I agree with @makedo ‘s original suggestion of a centrifuge, but would like to expand it to ‘vortex’ technology. So not a centrifuge per-sé, but more like a cyclone like used in he end of this video (sorry I don’t have a better example at hand):
A cyclone could dry, but even more interestingly, could also separate plastics (when grounded down) because of their different densities.
Plus cyclones are relatively cheap to achieve.
Please let me know if you’re interested in more information and I’ll dig deeper into my archives…
Thank you for your idea. We do have a screw press that is designed for squeezing the plastic to a certain level of dryness. We haven’t installed it yet, but will soon. We’ve been trying to develop a solution at the “bench” level before we invest too much money in heavy equipment.
I’ve been pressing plastic material in a brick press to dry it, then mixing in some adhesive (Liquid Nails, Loctite, etc.) and then pressing it again. We are getting solid blocks, but they are taking up to two weeks to cure / dry. I think getting to bone dry will help this, but bone dry will require electricity which is expensive in New England.
Thank you for your reply and for sending the video. We are very efficient in the paper mill and have little to no waste heat to use in drying the plastic. If we set up an industrial-sized operation, we’d need to use expensive New England electricity – something that I am trying to avoid at this point. We have a screw press that we are going to set up and that will get us to a certain level of dryness, but we’ll see if it gets dry enough.
The plastic dumps out of our pulper through a screening unit that allows small paper fiber to pass through, but anything larger (plastic, etc.) gets segregated.
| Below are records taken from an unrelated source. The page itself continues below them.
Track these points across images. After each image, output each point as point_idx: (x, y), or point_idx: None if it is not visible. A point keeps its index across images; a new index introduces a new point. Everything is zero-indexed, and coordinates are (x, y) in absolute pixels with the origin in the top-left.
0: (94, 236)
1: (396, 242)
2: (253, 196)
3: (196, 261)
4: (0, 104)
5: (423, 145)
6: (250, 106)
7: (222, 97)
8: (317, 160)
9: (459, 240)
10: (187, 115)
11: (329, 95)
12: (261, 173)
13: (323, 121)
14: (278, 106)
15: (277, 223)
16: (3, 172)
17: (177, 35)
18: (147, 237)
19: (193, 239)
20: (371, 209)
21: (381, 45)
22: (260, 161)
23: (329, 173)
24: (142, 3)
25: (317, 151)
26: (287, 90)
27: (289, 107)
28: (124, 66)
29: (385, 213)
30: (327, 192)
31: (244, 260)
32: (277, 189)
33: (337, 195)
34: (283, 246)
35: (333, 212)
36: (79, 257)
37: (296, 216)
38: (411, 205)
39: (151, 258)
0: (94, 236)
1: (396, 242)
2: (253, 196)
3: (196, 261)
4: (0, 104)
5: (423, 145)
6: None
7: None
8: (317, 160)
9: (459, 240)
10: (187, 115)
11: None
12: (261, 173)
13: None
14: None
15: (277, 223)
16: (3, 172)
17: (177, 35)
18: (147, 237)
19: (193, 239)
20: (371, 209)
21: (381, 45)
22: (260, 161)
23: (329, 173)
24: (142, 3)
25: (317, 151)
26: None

My latest attempts involve drying the plastic through a tabletop press, mixing the relatively dry plastic with a variety of glue products and then pressing it again in a brick press. I’m getting plastic “bricks”, but they don’t cure hard / firm enough to be used as lumber – too bendy.
Thanks for replying and for sending the video. I know so little about the chemistry of plastics. In the video it looks like they are using only plastic bags. I appreciate that they are using different types of bags (does that mean different polymers?), but I don’t know if that translates into so many different plastics like I have. I’m going to contact the folks in the video to see if they can help.